One of the contending dooms is the issue of “contract killings”. This term was the brainchild of the late president Mills who used it to castigate the Kufuor administration when a few people were killed by unidentified persons. The late professor made so much noise about the issue that people were made to believe that it was Kufuor’s government that engaged people to kill. Today, “contract killings” have reached an unacceptable level. In John Mahama’s Ghana, no one is safe as far as “contract killings” are concerned. Should we therefore say John Mahama’s government is behind the “contract killings” going on in God’s own country? So you now understand why the sages say when you throw a ball against a wall it comes back to you?

The murder and carnage on our roads continue unabated. Statistics indicate that road accident is the number two killer in this country. In fact, it comes second to HIV/AIDS. We have established a Road Safety Commission which operates only during Christmas and Easter holidays.
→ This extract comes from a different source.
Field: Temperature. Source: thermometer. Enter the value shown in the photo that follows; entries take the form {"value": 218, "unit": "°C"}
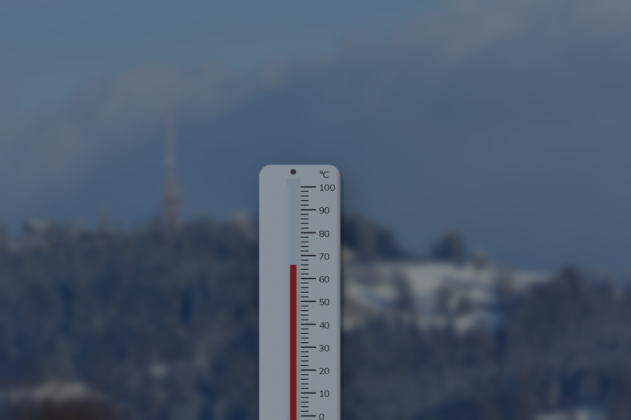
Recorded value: {"value": 66, "unit": "°C"}
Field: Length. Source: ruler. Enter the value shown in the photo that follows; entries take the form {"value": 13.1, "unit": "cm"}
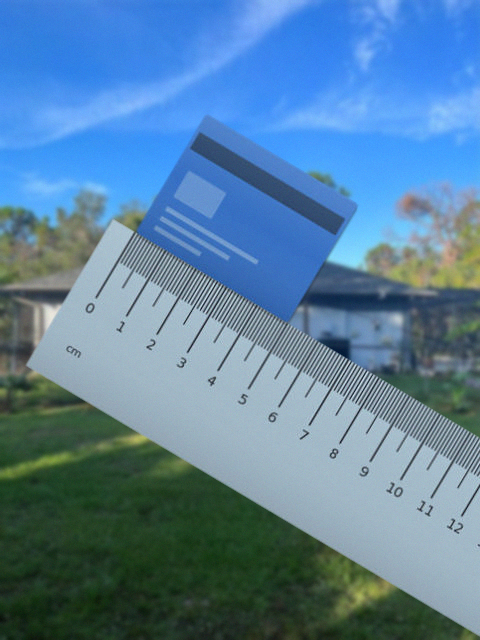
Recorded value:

Here in Ghana where we are always proud to say God has pitched his camp, a day never passes without one fatal road accident or the other which leads to the death and maiming of innocent souls. Instead of checking faulty vehicles, the MTTU are only interested in extorting monies from drivers. You sit in a vehicle and wonder how the owner was able to acquire Roadworthy Certification from the DVLA. Corruption here, corruption there, corruption everywhere! The sad aspect of the case is that many vehicles ply our roads without any insurance covering them. Prayers have been offered by our religious clergies for God to deliver us from such deaths but so far God has not listened to us. It looks as if the country is possessed by an evil spirit.
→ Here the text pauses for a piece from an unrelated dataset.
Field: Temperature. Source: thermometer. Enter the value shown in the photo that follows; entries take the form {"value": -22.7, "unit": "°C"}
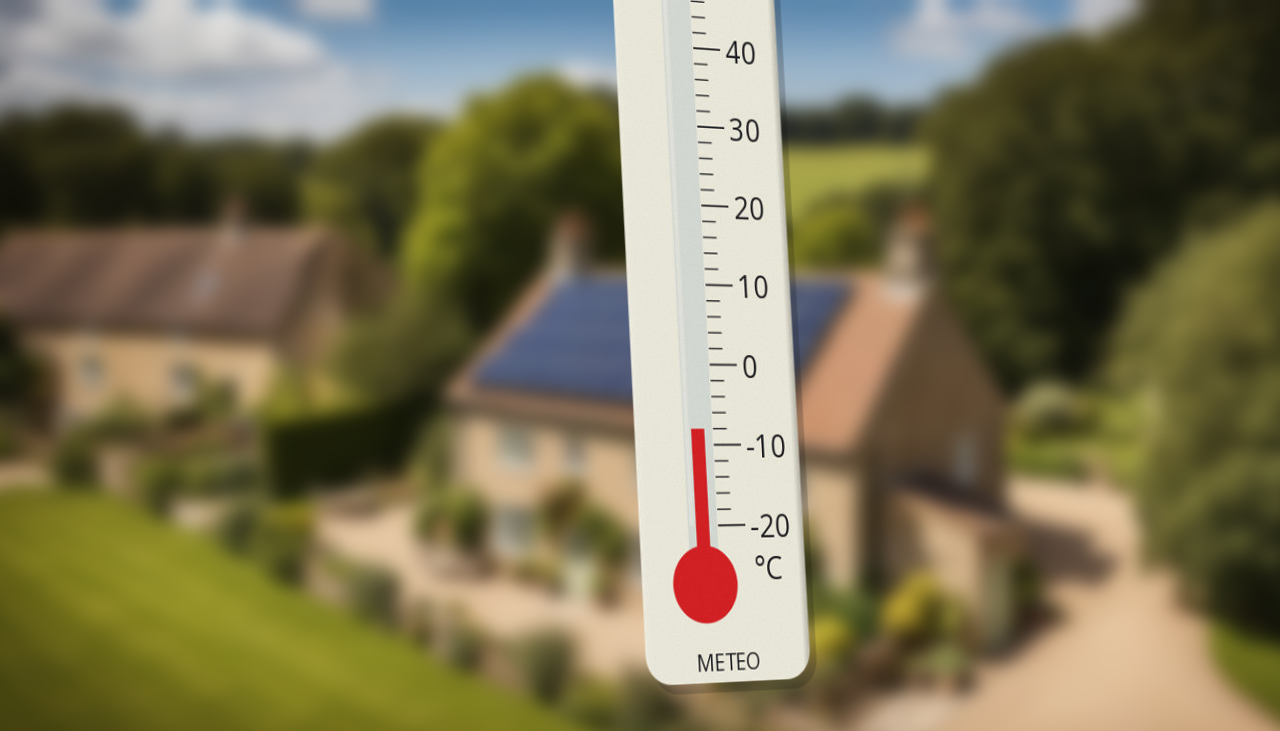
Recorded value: {"value": -8, "unit": "°C"}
Among the contending dooms that this country is seriously facing is the strike syndrome. These days it is gradually becoming fashionable for labour unions to urge their members to embark on strike for the inability of the government to pay either their salaries or allowances. And so Ghana has become a country of striking workers. If you quantify the man/hour lost in terms of money you will realize that the country is rather going backwards as far as our development is concerned. One cannot blame these striking workers because a soldier marches on his belly.
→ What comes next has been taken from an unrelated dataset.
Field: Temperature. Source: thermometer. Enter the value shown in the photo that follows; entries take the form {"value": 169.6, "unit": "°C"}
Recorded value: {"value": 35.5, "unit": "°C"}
As they stand in the queue waiting for trotro to go to their various places of work and see government officials in their flashy cars driving by, any call to strike by their leadership is quickly swallowed, bait, line and sinker. In the run-up to elections, the NDC apparatchiks promised to build bridges where there are no rivers and when they were “voted to power” (Or they stole power?) they turned to treat the electorate like second class human beings. They live ostentatious and profligate lifestyles to the annoyance of the poor man on the street who cannot make ends meet. That is why anytime there is a coup d’état, the poor and common men are always the first to hit the streets to support the soldiers.

Have you observed the recent increase in spousal killings in the country, my cherished reader? That is a very serious issue because God hates it. And when a nation does what God hates, that nation is cursed. It happened during the days of Moses and the other prophets. The sad aspect of this case is that you never know when and where it will happen and you never know the reason since many of such killers turn the weapons against themselves, thereby, burying the reasons with their souls.

So you see, my brothers and sisters, (apology to late President Mills) all is not well and the only way out is to go on our knees and pray for forgiveness. God might be angry with us because of the electoral fraud!!! But Lord God Almighty, He who delivered Israel, should the sins of the father visit the children? Lead kindly light, amidst the encircling gloom. The night is dark and I am far from home. Lead thou me on!!!